To address the assessment misalignment problem, in this paper, we propose an alignment fine-tuning
(AFT) paradigm to improve LLM reasoning with three steps: 1) fine-tuning LLMs using COT
training data; 2) generating multiple COT responses for each question using the fine-tuned LLMs,
and categorizing them as positive and negative based on whether they deduce the correct answer;
3) calibrating the scores of positive and negative responses given by LLMs with a novel constraint
alignment (CA) loss. Specifically, the CA loss ensures that all positive scores (the scores of positive
COTs) are larger than negative scores. In addition, the negative scores are protected by a constraint
term, which is proven to be very important in preventing model degradation. Beyond just binary
positive and negative feedback, the CA loss can be seamlessly adapted to ranking situat

In [21]:
load_dotenv()

class RAGGenerator:
    def __init__(self, api_key: str = None, base_url: str = None, model_name: str = "gpt-5-nano:free"):
        """
        Initialize the OpenAI-compatible client.

        Args:
            api_key: Your API Key (use "dummy" for local models like Ollama)
            base_url: The API endpoint (e.g., "http://localhost:11434/v1" for Ollama)
            model_name: The specific model to target (e.g., "llama3", "gpt-4o")
        """
        self.client = OpenAI(
            api_key=api_key or os.getenv("OPENAI_API_KEY"),
            base_url=base_url or os.getenv("OPENAI_BASE_URL")
        )
        self.model_name = model_name

    def construct_prompt(self, query: str, context_chunks: List[str]) -> str:
        """
        Builds the prompt by combining the user query with retrieved context.
        """
        # Join chunks with a clear separator
        context_str = "\n\n---\n\n".join(context_chunks)

        prompt = f"""You are a helpful assistant for maritime regulations.
Answer the user's question based ONLY on the following context.
If the answer is not in the context, say "I don't know."

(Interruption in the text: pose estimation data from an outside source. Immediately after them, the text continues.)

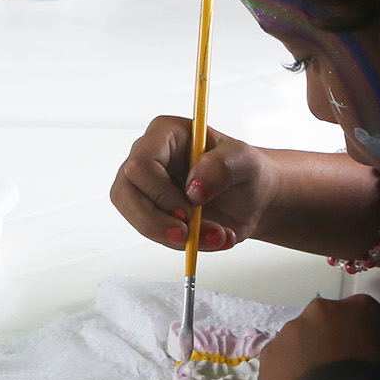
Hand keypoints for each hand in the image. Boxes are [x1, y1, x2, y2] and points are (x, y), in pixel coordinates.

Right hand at [110, 114, 283, 253]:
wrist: (254, 199)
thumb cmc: (246, 171)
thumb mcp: (244, 161)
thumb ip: (221, 167)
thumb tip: (194, 188)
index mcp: (165, 134)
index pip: (141, 163)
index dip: (159, 191)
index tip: (189, 210)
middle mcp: (148, 158)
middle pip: (125, 192)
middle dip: (155, 221)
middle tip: (186, 236)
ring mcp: (146, 187)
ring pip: (135, 216)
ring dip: (173, 237)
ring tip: (215, 237)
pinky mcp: (152, 212)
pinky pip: (153, 233)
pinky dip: (183, 244)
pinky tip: (212, 239)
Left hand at [259, 294, 379, 379]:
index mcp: (360, 307)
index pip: (360, 316)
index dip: (361, 338)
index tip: (363, 358)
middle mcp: (321, 309)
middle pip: (324, 323)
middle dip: (329, 342)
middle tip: (338, 372)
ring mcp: (291, 330)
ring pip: (298, 341)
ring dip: (305, 356)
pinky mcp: (270, 354)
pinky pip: (278, 361)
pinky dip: (286, 374)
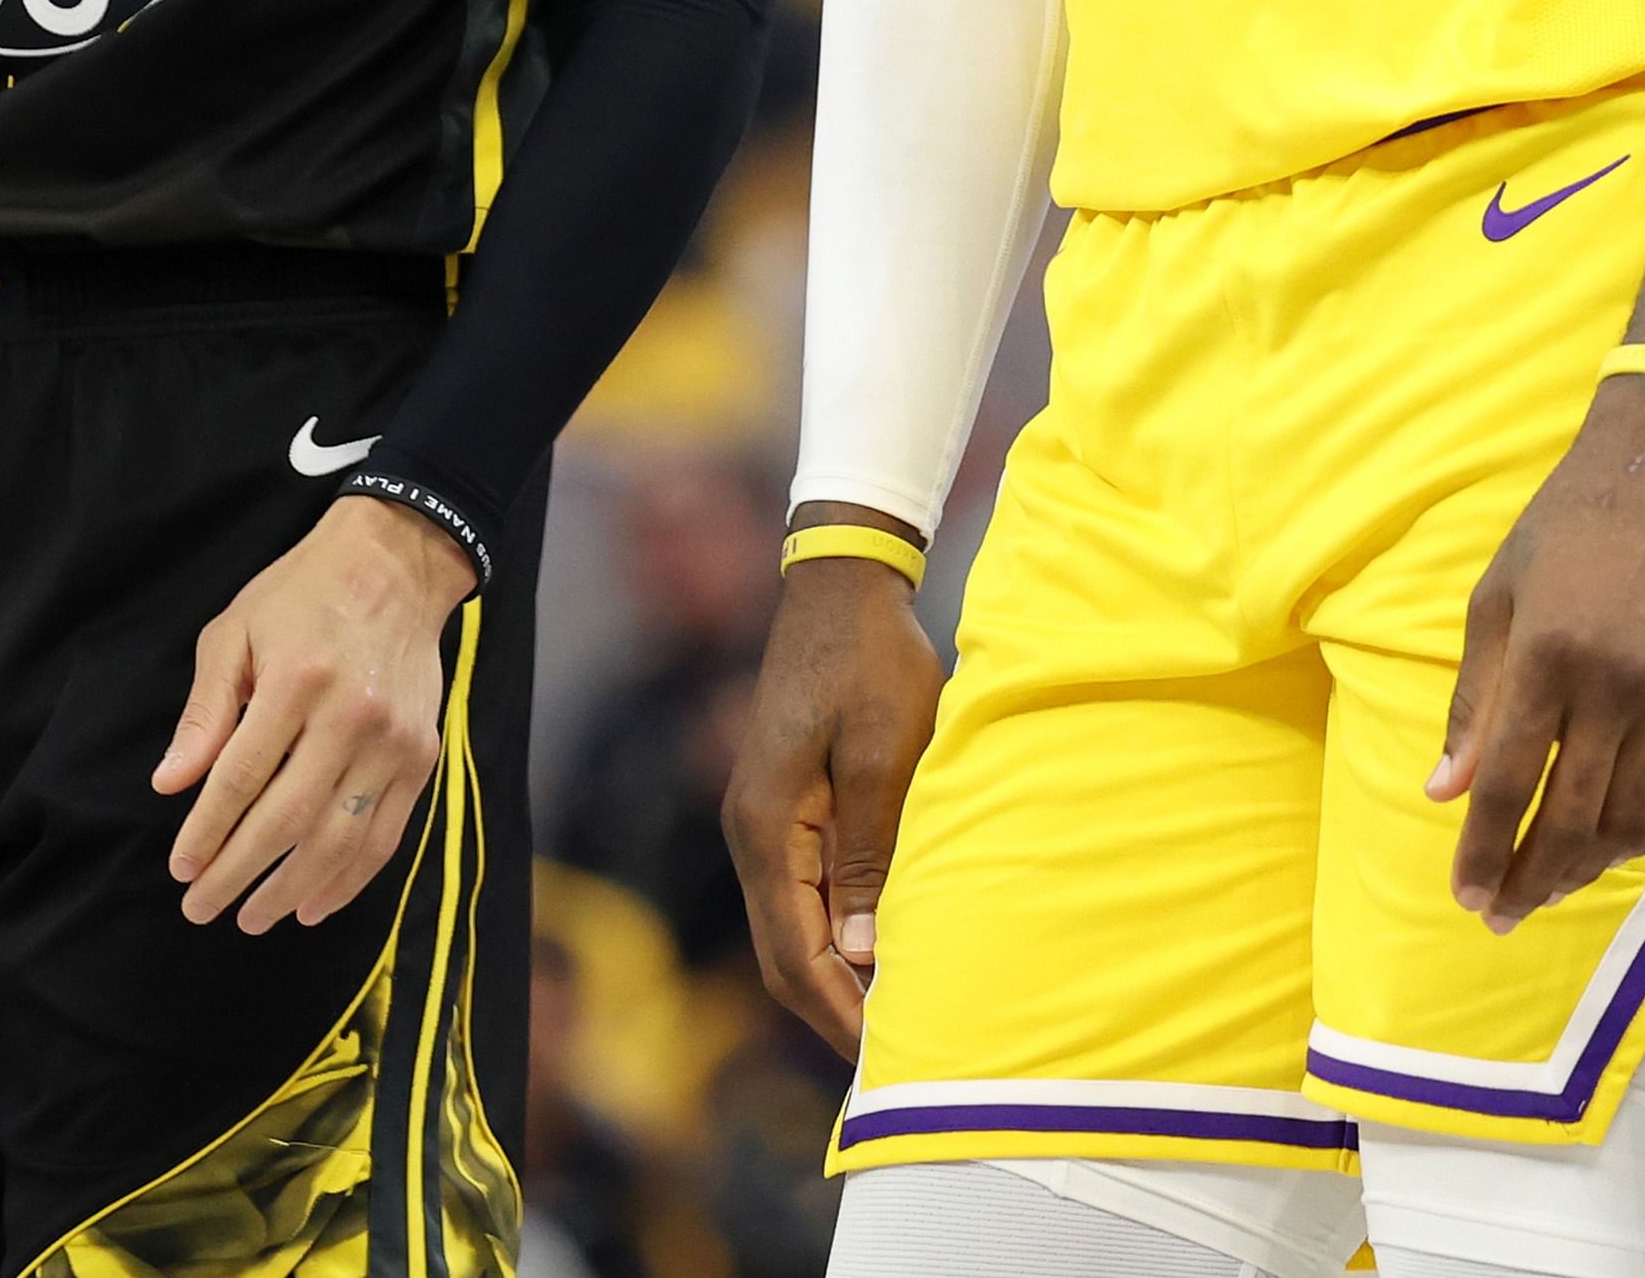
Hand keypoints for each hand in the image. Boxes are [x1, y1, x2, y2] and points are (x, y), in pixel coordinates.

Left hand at [154, 496, 475, 932]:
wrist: (396, 563)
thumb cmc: (301, 593)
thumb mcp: (235, 631)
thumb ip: (206, 711)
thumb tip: (171, 784)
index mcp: (297, 680)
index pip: (241, 777)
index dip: (207, 831)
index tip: (181, 869)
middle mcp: (351, 715)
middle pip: (287, 819)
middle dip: (238, 874)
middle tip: (201, 908)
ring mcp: (394, 741)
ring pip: (339, 840)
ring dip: (292, 889)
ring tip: (253, 918)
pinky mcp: (422, 756)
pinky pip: (385, 835)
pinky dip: (349, 879)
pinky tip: (314, 903)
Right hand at [721, 549, 943, 1054]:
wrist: (841, 589)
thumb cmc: (872, 663)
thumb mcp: (886, 758)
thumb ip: (870, 856)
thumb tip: (860, 954)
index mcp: (766, 827)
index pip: (794, 951)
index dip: (839, 1011)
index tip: (885, 1055)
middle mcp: (751, 833)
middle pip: (781, 952)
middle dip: (830, 1010)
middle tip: (892, 1055)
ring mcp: (761, 821)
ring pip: (789, 927)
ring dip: (833, 975)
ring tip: (893, 1016)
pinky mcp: (783, 807)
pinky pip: (801, 892)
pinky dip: (833, 934)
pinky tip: (877, 949)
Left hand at [1432, 375, 1644, 930]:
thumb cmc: (1565, 528)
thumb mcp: (1497, 598)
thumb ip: (1474, 703)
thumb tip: (1443, 792)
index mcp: (1545, 652)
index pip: (1510, 781)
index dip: (1484, 849)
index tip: (1466, 896)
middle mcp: (1612, 680)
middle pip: (1570, 814)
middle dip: (1529, 877)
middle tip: (1501, 915)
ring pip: (1629, 815)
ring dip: (1584, 866)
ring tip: (1547, 887)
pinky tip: (1611, 851)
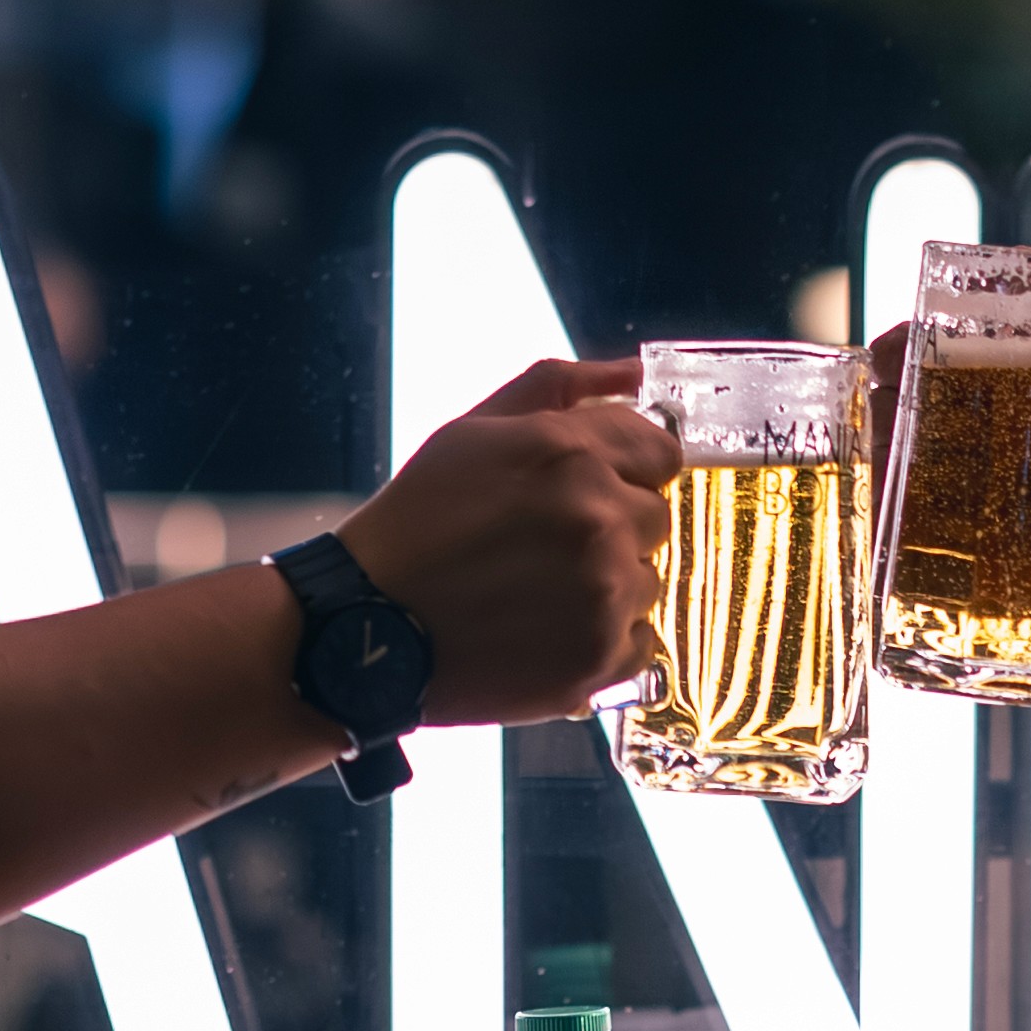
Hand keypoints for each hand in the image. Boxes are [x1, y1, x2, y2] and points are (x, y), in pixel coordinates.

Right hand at [341, 359, 676, 727]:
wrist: (368, 628)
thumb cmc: (416, 524)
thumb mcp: (473, 431)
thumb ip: (560, 388)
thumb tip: (633, 374)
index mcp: (568, 452)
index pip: (662, 452)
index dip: (628, 470)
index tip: (592, 489)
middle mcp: (596, 518)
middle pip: (657, 518)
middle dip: (614, 528)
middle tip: (545, 548)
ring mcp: (603, 591)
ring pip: (648, 580)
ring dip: (607, 587)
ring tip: (537, 594)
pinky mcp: (598, 656)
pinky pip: (640, 641)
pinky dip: (603, 641)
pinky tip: (547, 632)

The context may contain Markdown tables. Please interpret the rows and columns accurately.

### CONTEXT:
{context_str}

### USER QUESTION:
{query}

### ANSWER:
"""
        return prompt

    def generate_answer(self, query: str, context_chunks: List[str]) -> str:
        """
        Sends the prompt to the LLM and returns the response.
        """
        prompt = self.construct_prompt(query, context_chunks)

        try:
            response = self.client.chat.completions.create(
                model=self.model_name,
                messages=[
                    {"role": "system", "content": "You are a precise technical assistant."},
                    {"role": "user", "content": prompt}
                ],
                temperature=0.1, # Keep strict for RAG to avoid hallucinations
            )
            return response.choices[0].message.content
        except Exception as e:
            return f"Error during inference: {e}"


In [22]:
rag = RAGGenerator()

In [31]:
# 1. SIMULATE RETRIEVAL
query = "How does the 'Constraint' objective in AFT prevent model degradation?"
docs = search(query)
context = ["-> ".join([doc['source'], doc['content']]) for doc in docs]
# 2. GENERATE RESPONSE
print(f"Query: {query}\n")
answer = rag.generate_answer(query, context)
print(f"Response:\n{answer}")

Query: How does the 'Constraint' objective in AFT prevent model degradation?

Response:
The Constraint objective keeps negative scores confined to a reasonable range using a constraint term in the CA loss. This bound prevents negative scores from drifting too far, which protects against deterioration of the model’s performance (i.e., prevents model degradation) while still ensuring positive scores exceed negatives.